なお、ご自身で確認して欲しいためあえて触れていなかったが、今回紹介したサイトの中には個別ではなくそのサイト全体での規約となっているものもある。
例えば、「個別で規約が設定されていなければ当サイトの作品は全て商用利用可」といった具合だ。
ここに書いてしまうと規約が変わった際に直すのが面倒誤った情報を載せてしまうことになるので具体的なサイトは挙げないが、個別の規約と同時にサイト自体の利用規約も確認するようにしよう。
また、収益化を考えている場合には、やはり商用利用、あるいは収益化OKなものを選ぶように。
さらに、特にニコニコ関係のサイトに多いが、利用できる範囲(ニコニコのみやYouTubeのみの場合など)もしっかり見ておこう。
規約の記事にも書いたが、YouTubeの広告収入OKと書かれているからといって、(別で明記されていなければ)ニコニコのクリエイター奨励プログラムも同時にOKとはならないので注意だ。
保存する場所
これはダウンロードする素材に限った話ではないが、動画に使うファイルに関しては保存する場所にも注意する必要がある。
場所自体はどこに保存してもいいのだが、基本的に編集で使い始めたらその場所を動かせないと思った方がいい。
この場所というのは、それが入っているフォルダの名前変更も含まれる。
というのも、今回扱うAviUtlでは、編集でファイルを使うと、そのファイルパスが記憶される。
つまり、ファイルを移動すると記憶されたパスにはファイルが無くなってしまい、素材が読み込めなくなる。

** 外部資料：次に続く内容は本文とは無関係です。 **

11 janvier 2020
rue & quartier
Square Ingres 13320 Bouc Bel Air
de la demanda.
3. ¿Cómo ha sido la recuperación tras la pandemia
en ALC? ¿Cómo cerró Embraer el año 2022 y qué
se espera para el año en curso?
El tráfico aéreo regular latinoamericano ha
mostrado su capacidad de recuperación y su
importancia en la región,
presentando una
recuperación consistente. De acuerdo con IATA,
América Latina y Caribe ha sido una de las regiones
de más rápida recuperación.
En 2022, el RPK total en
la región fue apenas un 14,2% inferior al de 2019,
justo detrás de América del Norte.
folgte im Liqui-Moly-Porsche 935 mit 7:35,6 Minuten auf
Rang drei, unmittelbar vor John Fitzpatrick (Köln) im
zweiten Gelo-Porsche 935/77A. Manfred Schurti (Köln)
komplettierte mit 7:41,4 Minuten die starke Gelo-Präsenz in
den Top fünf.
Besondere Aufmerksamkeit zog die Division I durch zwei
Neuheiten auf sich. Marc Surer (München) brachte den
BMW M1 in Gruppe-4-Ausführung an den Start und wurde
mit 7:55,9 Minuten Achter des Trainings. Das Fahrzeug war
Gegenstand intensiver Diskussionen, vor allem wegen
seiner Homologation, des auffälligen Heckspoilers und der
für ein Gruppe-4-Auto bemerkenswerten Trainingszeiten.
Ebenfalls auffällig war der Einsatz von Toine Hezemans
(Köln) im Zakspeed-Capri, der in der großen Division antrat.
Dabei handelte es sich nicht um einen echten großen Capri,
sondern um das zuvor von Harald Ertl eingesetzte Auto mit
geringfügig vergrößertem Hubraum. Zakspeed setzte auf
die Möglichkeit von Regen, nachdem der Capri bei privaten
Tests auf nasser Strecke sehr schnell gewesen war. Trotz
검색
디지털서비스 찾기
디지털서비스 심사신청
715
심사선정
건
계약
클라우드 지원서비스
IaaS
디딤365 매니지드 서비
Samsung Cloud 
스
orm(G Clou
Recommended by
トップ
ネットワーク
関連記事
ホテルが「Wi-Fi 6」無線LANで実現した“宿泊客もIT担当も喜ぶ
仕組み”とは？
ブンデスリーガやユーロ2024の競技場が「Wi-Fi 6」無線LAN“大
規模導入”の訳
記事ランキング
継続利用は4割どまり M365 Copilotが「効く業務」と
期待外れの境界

一応再度指定することで使えるのだが、なかなかに面倒な作業だ。
そのため、素材はここに置く、というのをあらかじめ決めた状態で編集を始めるようにしたい。
なお、個人的なオススメは、各動画固有の素材と複数動画で使いまわす素材を分けて保存することだ。

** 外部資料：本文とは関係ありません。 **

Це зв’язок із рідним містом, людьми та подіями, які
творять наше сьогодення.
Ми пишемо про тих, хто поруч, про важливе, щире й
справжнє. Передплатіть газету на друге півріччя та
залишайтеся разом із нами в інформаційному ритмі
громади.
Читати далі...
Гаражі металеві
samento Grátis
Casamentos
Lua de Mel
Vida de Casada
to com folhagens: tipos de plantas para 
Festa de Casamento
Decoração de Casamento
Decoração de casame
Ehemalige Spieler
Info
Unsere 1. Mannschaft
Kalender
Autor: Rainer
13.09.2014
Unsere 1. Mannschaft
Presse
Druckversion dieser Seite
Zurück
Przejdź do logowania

先に動画編集のフォルダを作っておき、その中に素材フォルダを作っておく。
さらにその中に、分類ごとに素材を入れていく、という感じだ。
具体的に、私は以下のような構造で作業をしている。
- 動画編集系のトップフォルダ
- 各シリーズ(ジャンル)のフォルダ
- 各回のフォルダ
- プロジェクトファイル
- 読み上げ音声フォルダ(中に読み上げソフトの出力ファイルを配置)
- 使用動画フォルダ(ゲーム実況など、その録画ファイルを配置)
- その他固有素材フォルダ
- 各回のフォルダ
- 共通素材フォルダ
- 立ち絵フォルダ
- 画像フォルダ
- BGMフォルダ
- 効果音フォルダ
- などなど
- 各シリーズ(ジャンル)のフォルダ
こうすれば、共通素材の方は基本的には動かなくなる。
これをそのまま真似てもらっても構わないし、自分の好きな構造でも構わないが、そこから動かさないというところに注意しよう。
探しすぎに注意
これは私だけかもしれないが…素材を探していると、やはりいいものが多く見つかる。
で、目的を持って探しているならいいのだが、たまにその素材探しが楽しくてあまり関係ないものまで見始めてしまうことがある。

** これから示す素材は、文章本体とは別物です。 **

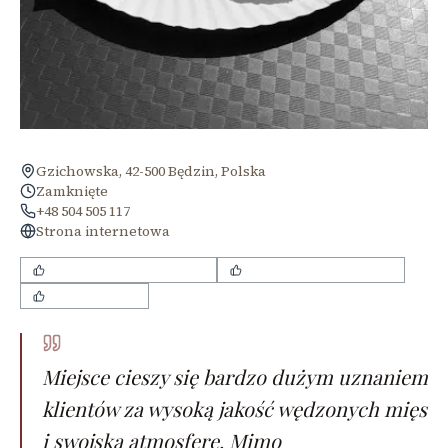
Gzichowska, 42-500 Będzin, Polska
Zamknięte
+48 504 505 117
Strona internetowa
smaczne wyroby wędzone
wysoka jakość karkówki
smaczny żurek
Miejsce cieszy się bardzo dużym uznaniem
klientów za wysoką jakość wędzonych mięs
i swojską atmosferę. Mimo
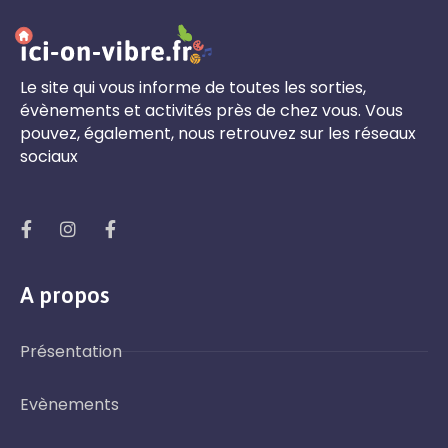
Le site qui vous informe de toutes les sorties,
évènements et activités près de chez vous. Vous
pouvez, également, nous retrouvez sur les réseaux
sociaux
A propos
Présentation
Evènements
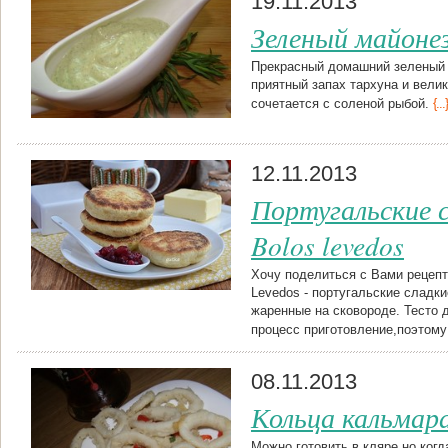
19.11.2013
Зеленый майоне
Прекрасный домашний зеленый 
приятный запах тархуна и вели
сочетается с соленой рыбой.
{...}
12.11.2013
Португальские с
Bolos levedos
Хочу поделиться с Вами рецеп
Levedos - португальские сладк
жаренные на сковороде. Тесто 
процесс приготовление,поэтому
08.11.2013
Кольца кальмар
Можно готовить в кляре,но когд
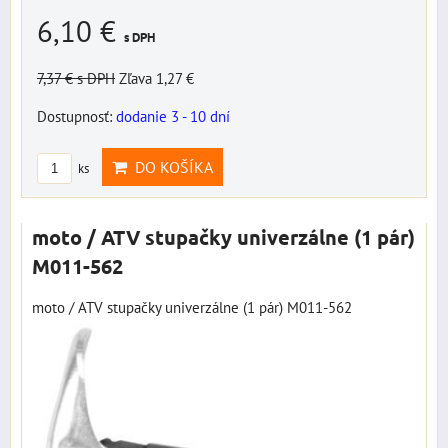
6,10 €
s DPH
7,37 €
s DPH
Zľava 1,27 €
Dostupnosť:
dodanie 3 - 10 dní
DO KOŠÍKA
ks
moto / ATV stupačky univerzálne (1 pár)
M011-562
moto / ATV stupačky univerzálne (1 pár) M011-562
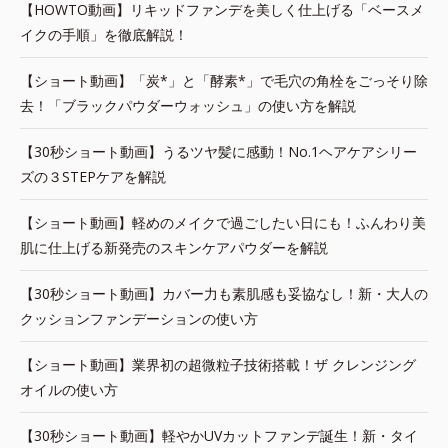
【HOWTO動画】リキッドファンデを美しく仕上げる「ベースメ
イクの手順」を徹底解説！
【ショート動画】「炭*」と「酵素*」で毛穴の角栓をごっそり除
去！「ブラックパウダーウォッシュ」の使い方を解説
【30秒ショート動画】うるツヤ髪に感動！No.1ヘアケアシリー
ズの３STEPケアを解説
【ショート動画】軽めのメイクで過ごしたい日にも！ふんわり美
肌に仕上げる新発売のスキンケアパウダーを解説
【30秒ショート動画】カバー力も素肌感も妥協なし！新・大人の
クッションファンデーションの使い方
【ショート動画】業界初の超微粒子技術搭載！ザ クレンジング
オイルの使い方
【30秒ショート動画】軽やかUVカットファンデ誕生！新・タイ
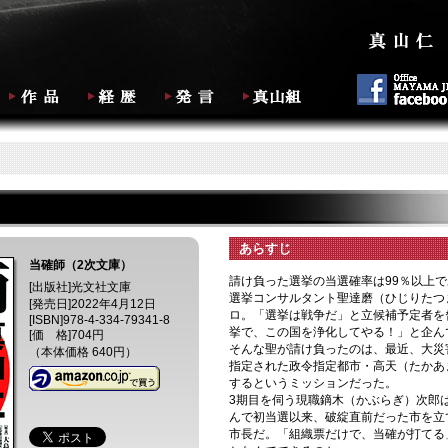
あらすじ
当確師（2次文庫）
請け負った選挙の当選確率は99％以上
[出版社]
光文社文庫
選挙コンサルタント聖達磨（ひじりたつ
[発売日]
2022年4月12日
ロ。「選挙は戦争だ」と立候補予定者を
[ISBN]
978-4-334-79341-8
挙で、この国を浄化してやる！」と企ん
[価 格]
704円
そんな聖が請け負ったのは、最近、大災
（本体価格 640円）
指定された政令指定都市・高天（たかあ
するというミッションだった。
3期目を伺う現職鏑木（かぶらぎ）次郎
んで初当選以来、破綻直前だった市を立
市長だ。「組織票だけで、当確が打てる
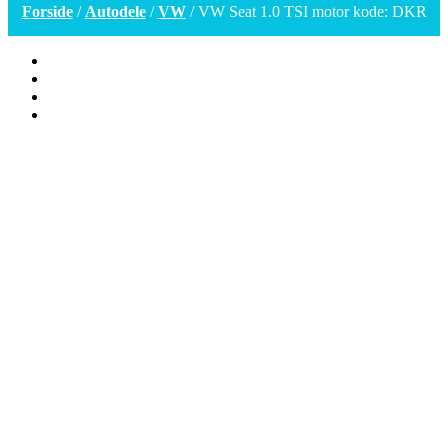
Forside
/
Autodele
/
VW
/ VW Seat 1.0 TSI motor kode: DKR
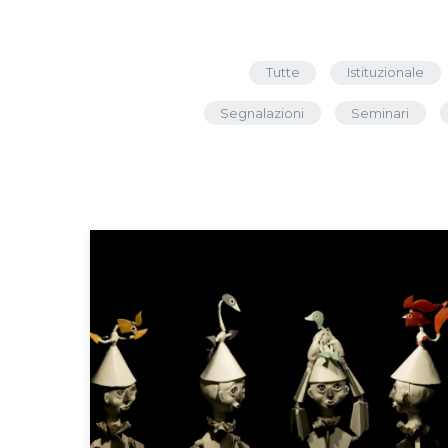
Tutte
Istituzionale
Segnalazioni
Seminari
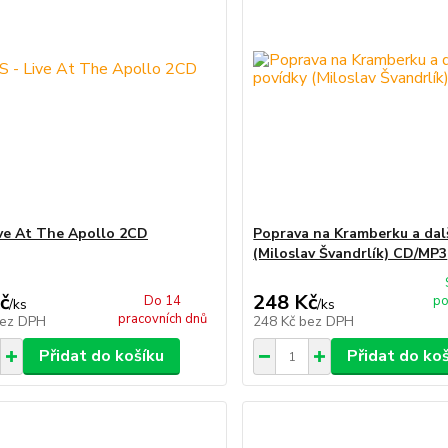
ive At The Apollo 2CD
Poprava na Kramberku a dal
(Miloslav Švandrlík) CD/MP3
č
248 Kč
Do 14
po
/
ks
/
ks
pracovních dnů
ez DPH
248 Kč
bez DPH
Přidat do košíku
Přidat do ko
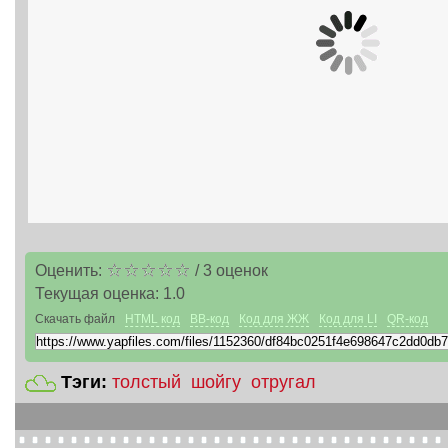
Оценить:
/
3
оценок
Текущая оценка:
1.0
Скачать файл
HTML код
BB-код
Код для ЖЖ
Код для LI
QR-код
Тэги:
толстый
шойгу
отругал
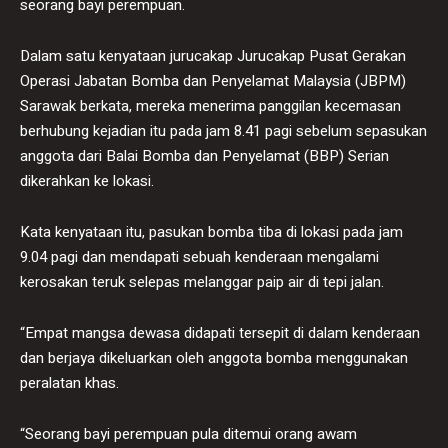
seorang bayi perempuan.
Dalam satu kenyataan jurucakap Jurucakap Pusat Gerakan
Operasi Jabatan Bomba dan Penyelamat Malaysia (JBPM)
Sarawak berkata, mereka menerima panggilan kecemasan
berhubung kejadian itu pada jam 8.41 pagi sebelum sepasukan
anggota dari Balai Bomba dan Penyelamat (BBP) Serian
dikerahkan ke lokasi.
Kata kenyataan itu, pasukan bomba tiba di lokasi pada jam
9.04 pagi dan mendapati sebuah kenderaan mengalami
kerosakan teruk selepas melanggar paip air di tepi jalan.
“Empat mangsa dewasa didapati tersepit di dalam kenderaan
dan berjaya dikeluarkan oleh anggota bomba menggunakan
peralatan khas.
“Seorang bayi perempuan pula ditemui orang awam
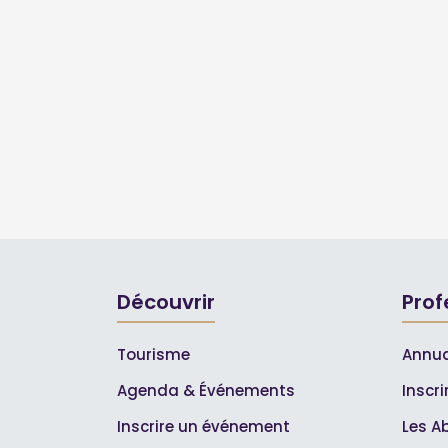
Découvrir
Prof
Tourisme
Annua
Agenda & Événements
Inscr
Inscrire un événement
Les A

ようは、素材探しもシンプルに楽しいのでハマりすぎないよう注意だ。
逆に、なかなかしっくりくるものがない、という場合もゼロではないだろう。
その時は、あまり一つのサイトにこだわらず、色々なサイトを見てみるのがいい。
あるいは、自分で作れそうなものであれば、自作してしまうのも一つの手だ。
おわりに
今回は、動画に使う素材の探し方…というか、素材探しに使えるサイトをメインに紹介してきた。
私がニコニコ動画に投稿しているため、主にニコニコに関係したサイトが多くなってしまったのはちょっと申し訳ない。
が、それでも十分良質な素材は集めることができるだろう。
もちろんだが、YouTubeに投稿したい場合でも(その素材の規約がOKなら)ニコニコ関連のサイトで探すのは全くもって問題ない。
そして、今回紹介したサイトが全てでもない。
探せばいくらでも良いサイトや素材はあるはずなので、今回紹介した中にしっくりくるものがなくても諦めず、是非色々と調べてみて欲しい。